The bay hornero is found in the western Amazon Basin along the rios Huallaga, Ucayali, and Napo in Peru, and through extreme southern Colombia and western Brazil along the upper Amazon (rio Solimões). A sight record in Ecuador leads the South American Classification Committee of the American Ornithological Society to call it hypothetical in that country.

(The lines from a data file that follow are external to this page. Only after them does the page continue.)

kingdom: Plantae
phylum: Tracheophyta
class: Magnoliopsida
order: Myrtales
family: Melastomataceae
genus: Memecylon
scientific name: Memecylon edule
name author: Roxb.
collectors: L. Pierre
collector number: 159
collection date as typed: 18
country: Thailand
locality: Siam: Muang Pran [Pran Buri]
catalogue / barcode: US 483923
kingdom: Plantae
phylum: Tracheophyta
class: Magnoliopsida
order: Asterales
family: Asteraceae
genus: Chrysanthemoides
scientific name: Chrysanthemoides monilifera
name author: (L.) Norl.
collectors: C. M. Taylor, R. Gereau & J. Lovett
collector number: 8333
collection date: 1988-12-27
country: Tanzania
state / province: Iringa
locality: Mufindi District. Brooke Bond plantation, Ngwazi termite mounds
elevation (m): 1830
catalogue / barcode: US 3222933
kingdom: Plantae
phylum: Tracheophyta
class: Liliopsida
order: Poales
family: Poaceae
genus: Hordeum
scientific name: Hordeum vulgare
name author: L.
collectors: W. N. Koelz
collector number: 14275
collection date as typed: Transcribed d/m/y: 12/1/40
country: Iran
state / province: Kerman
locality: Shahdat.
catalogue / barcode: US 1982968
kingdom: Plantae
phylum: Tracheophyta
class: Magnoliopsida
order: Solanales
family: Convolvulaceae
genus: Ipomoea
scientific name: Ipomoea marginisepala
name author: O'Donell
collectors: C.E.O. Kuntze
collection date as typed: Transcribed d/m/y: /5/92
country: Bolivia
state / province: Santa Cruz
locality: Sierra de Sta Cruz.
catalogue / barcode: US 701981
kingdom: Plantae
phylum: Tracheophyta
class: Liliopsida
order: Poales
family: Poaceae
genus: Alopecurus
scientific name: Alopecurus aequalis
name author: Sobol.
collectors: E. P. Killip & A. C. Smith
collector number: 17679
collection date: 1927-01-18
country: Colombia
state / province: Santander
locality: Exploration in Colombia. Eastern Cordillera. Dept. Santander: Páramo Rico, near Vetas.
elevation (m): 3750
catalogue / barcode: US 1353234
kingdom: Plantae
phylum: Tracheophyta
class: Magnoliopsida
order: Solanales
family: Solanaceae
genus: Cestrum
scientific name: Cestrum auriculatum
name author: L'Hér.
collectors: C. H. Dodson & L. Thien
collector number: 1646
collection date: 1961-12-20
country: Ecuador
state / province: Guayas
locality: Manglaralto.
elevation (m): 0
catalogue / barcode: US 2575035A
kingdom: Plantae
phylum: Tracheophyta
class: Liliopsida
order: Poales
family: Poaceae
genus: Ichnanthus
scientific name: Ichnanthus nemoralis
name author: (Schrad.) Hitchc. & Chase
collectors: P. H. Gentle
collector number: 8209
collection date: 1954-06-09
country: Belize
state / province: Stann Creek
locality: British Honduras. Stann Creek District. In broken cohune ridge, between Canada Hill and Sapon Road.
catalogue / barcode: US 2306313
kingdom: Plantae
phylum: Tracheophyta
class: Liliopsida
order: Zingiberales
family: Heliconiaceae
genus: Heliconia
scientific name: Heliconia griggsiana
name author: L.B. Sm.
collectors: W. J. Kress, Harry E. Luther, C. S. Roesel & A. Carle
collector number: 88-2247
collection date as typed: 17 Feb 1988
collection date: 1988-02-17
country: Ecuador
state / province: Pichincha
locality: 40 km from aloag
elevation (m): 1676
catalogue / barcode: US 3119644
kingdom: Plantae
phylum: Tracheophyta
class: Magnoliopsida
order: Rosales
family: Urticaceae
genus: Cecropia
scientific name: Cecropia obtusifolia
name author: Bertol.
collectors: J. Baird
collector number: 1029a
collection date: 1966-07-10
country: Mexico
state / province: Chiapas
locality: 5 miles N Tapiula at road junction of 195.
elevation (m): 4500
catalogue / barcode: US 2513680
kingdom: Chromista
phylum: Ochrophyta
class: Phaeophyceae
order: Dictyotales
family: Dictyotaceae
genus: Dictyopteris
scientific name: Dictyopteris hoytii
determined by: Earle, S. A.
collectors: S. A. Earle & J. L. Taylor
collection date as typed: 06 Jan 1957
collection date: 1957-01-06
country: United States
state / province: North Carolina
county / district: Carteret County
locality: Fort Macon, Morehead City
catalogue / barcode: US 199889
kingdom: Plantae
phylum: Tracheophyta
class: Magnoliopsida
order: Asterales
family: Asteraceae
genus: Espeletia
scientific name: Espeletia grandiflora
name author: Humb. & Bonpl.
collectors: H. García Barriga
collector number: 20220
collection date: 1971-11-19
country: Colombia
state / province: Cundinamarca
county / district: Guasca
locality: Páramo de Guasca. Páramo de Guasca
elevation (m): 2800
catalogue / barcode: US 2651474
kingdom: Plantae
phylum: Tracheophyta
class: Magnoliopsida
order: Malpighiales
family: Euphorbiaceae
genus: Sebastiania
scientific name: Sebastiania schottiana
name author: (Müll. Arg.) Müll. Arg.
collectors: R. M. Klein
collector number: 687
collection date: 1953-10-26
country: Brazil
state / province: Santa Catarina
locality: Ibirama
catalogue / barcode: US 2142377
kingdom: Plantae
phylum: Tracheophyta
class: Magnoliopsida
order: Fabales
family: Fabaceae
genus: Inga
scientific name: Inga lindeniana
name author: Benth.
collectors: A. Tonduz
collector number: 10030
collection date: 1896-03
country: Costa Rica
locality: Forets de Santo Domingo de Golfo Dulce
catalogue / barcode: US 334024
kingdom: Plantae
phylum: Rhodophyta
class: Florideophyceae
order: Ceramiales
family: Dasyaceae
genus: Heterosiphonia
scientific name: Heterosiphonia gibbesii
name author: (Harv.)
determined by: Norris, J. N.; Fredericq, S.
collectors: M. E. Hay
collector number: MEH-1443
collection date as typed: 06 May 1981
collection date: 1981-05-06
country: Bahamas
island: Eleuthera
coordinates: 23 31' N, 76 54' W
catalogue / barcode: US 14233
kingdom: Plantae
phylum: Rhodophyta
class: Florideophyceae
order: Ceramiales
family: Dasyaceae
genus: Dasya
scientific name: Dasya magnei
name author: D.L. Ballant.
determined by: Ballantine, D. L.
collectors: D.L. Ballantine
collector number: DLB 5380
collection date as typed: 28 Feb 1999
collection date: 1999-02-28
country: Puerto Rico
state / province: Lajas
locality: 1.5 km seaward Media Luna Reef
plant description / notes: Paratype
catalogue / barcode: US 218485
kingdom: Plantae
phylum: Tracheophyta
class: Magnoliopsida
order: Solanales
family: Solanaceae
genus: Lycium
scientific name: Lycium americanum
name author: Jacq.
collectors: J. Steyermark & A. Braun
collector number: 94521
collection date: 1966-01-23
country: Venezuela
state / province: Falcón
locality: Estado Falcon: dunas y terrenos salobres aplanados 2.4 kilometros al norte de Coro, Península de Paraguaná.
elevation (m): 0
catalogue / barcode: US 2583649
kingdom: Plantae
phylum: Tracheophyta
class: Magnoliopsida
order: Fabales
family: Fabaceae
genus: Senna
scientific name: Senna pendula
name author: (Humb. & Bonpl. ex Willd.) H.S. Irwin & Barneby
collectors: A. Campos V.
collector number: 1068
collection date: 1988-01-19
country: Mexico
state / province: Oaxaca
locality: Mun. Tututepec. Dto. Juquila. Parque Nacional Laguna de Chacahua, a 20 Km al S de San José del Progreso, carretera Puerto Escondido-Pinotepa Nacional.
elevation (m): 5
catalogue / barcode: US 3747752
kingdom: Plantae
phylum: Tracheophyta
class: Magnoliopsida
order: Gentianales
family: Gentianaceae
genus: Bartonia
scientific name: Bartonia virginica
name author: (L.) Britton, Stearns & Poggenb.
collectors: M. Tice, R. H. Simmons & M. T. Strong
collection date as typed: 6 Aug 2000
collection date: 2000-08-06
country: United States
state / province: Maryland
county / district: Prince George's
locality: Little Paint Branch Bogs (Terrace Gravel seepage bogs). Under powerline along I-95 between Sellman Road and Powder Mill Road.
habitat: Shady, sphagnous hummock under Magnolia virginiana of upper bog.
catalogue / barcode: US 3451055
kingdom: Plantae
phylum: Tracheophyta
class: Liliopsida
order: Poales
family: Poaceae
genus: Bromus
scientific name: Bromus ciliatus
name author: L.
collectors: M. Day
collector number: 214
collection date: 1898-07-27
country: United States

The bay hornero primarily inhabits middle-aged river islands that undergo annual flooding, typically in stands of Cecropia. It also occurs on older islands and in várzea forest along the rivers. In Colombia most of the few records are grassy islands.

==Behavior==
===Movement===
The bay hornero is a year-round resident throughout its range.

===Feeding===

The bay hornero's diet and foraging behavior are poorly known. It forages on the ground, usually in pairs, and usually under vegetation overhangs. It is assumed to feed on arthropods and other terrestrial vertebrates.

===Breeding===

The bay hornero's nest is typical of its genus, "a mud dome with a side entrance" on a horizontal tree limb. Nothing else is known about its breeding biology.

===Vocalization===

The bay hornero's song is "a long, descending, staccato series rather like that of Pale-legged [Hornero], but with a distinctive closely spaced, ascending terminal component". It has also been described as a "descending, hurried series of loud, fluted notes, ending in a tremolo". Its calls include "an explosive keek or tseek".

==Status==

The IUCN has assessed the bay hornero as being of Least Concern. It has a fairly large range and a population of unknown size that is believed to be decreasing. No immediate threats have been identified. It is considered "uncommon to fairly common" in Peru.